Une ancienne secrétaire de l’entreprise de Saïd confirme ce «flou artistique». «Le salaire nous était donné en liquide par Jiaoli. (…) Tout le monde, des ouvriers au chef en cuisine, était payé en liquide.» La jeune femme rapporte des méthodes de gestion peu conventionnelles. Le prévenu l’aurait obligée à filmer les ouvriers pour s’assurer qu’ils travaillaient, à ne pas conserver de traces écrites ou à travailler au restaurant de Junglinster. «Il m’arrivait de faire serveuse, la plonge ou les livraisons.»

Elle faisait un peu de tout comme la victime présumée.
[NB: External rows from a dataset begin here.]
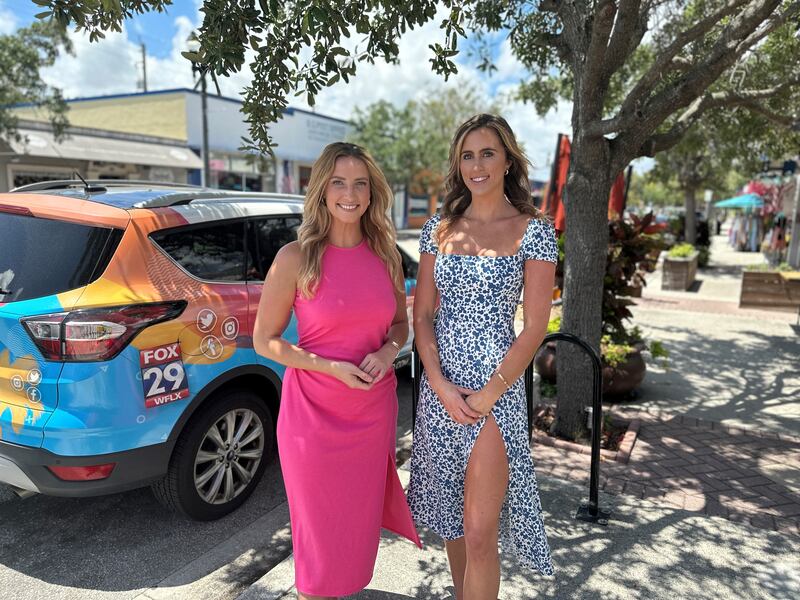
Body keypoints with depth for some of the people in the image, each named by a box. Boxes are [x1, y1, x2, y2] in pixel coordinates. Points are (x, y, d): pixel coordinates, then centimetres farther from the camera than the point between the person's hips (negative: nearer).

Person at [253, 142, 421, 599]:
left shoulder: (386, 254, 1)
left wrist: (387, 352, -9)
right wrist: (333, 368, -18)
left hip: (375, 409, 4)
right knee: (321, 531, 12)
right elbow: (264, 340, -7)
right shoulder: (296, 258, -11)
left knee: (361, 524, 19)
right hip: (314, 411, -4)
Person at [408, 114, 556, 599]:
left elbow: (535, 327, -7)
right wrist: (441, 386, -8)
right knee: (452, 516, 18)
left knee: (479, 532, 0)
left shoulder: (534, 231, -4)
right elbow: (422, 315, 4)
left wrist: (486, 395, -11)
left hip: (496, 386, -4)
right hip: (439, 388, 4)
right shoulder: (439, 229, 6)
Le prévenu, lui, «ne faisait rien». «Je ne sais pas si la société tournait», indique la jeune femme. «Il n’avait que quelques petits appartements à louer.» Parfois sans contrat de bail, les locataires ne restaient pas assez longtemps, précise la témoin.
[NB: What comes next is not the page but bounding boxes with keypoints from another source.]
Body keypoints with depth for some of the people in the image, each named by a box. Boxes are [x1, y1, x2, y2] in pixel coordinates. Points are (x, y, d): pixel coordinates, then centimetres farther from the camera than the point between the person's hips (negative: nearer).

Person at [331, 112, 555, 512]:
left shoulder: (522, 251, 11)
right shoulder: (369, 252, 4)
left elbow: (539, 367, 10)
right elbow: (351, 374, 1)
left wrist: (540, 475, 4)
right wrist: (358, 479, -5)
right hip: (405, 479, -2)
Signature imitée, harcèlement, accusation de vol

Après le départ de Jiaoli pour la Chine, la jeune femme démissionne. Elle dit avoir été harcelée au téléphone par Saïd et un entrepreneur qui a pris le jeune homme sous son aile. «J’avais peur qu’il revienne me faire du mal. Je me suis barricadée chez moi. Il était déjà venu et criait», note-t-elle, évoquant l’emprise que le prévenu aurait exercé sur elle. Lui encaisse, placide, depuis le banc des prévenus.

Bavarde, la jeune femme n’hésite pas à enfoncer son ancien patron. Saïd aurait imité sa signature à quatre reprises sur des contrats de bail et sur son contrat d’embauche qu’il aurait falsifié. La jeune femme ajoute qu’un mois après avoir démissionné, Saïd l’a notamment accusé du vol d’une voiture qu’il avait vendue à son époux.
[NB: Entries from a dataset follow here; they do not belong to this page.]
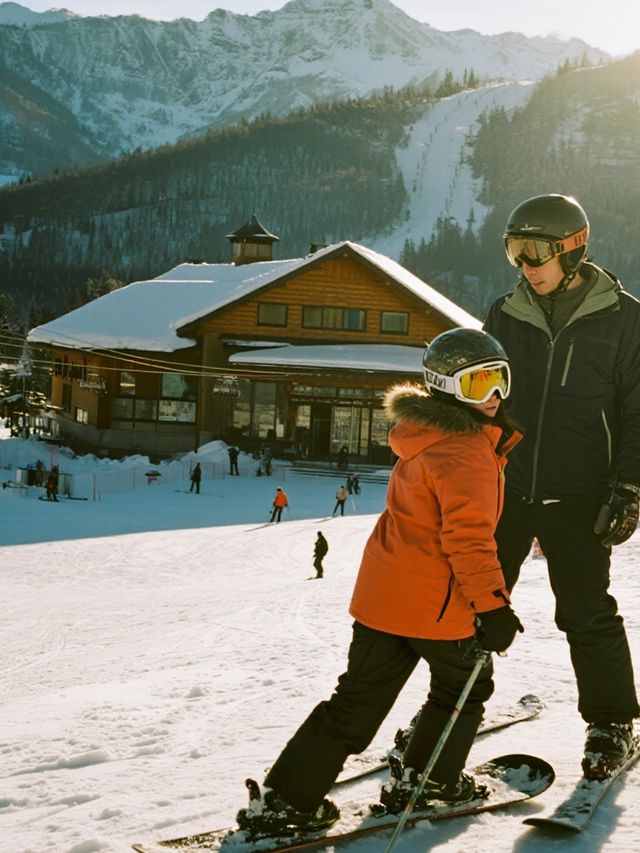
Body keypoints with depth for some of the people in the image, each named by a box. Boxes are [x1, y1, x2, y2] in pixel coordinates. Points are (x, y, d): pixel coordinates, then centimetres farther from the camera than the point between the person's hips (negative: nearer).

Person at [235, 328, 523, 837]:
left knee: (359, 699, 11)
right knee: (466, 686, 18)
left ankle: (282, 799, 9)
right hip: (434, 603, -8)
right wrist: (493, 606, -21)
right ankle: (426, 781, 27)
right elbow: (468, 537, -23)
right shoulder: (467, 452, -16)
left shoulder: (427, 440, 14)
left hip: (382, 592, 8)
Un dernier témoin enfonce le clou. Il juge le travail de rénovation effectué par Saïd sur son ancien restaurant et les logements attenants vendus à la victime présumée «très peu professionnel».

«On peut se demander d’où venait son argent»

Interrogé par la présidente de la chambre criminelle sur ses impressions concernant le prévenu, il a répondu : « Difficile à dire… Saïd et Jiaoli se sont tous les deux fait passer pour ce qu’ils n’étaient pas. Lui se présentait comme un grand investisseur.» «On peut se demander d’où venait son argent», a constaté la présidente. Le témoin aurait préféré éviter de faire des affaires avec lui. «J’avais l’impression de perdre mon temps. J’ai arrêté de répondre au téléphone», assure-t-il.

En raison de sa complexité et la personnalité de ses protagonistes, l’affaire dépasse l’histoire d’amour qui a mal fini. Le montant total et la nature des transactions entre les deux anciens amants restent nébuleux pour les enquêteurs et le parquet.

Jiaoli livrera sa version des faits aujourd’hui et demain. Le prévenu aura la parole vendredi. Puis, ce sera au tour des avocats de la défense et de la partie civile, ainsi que du parquet jeudi et vendredi de la semaine prochaine.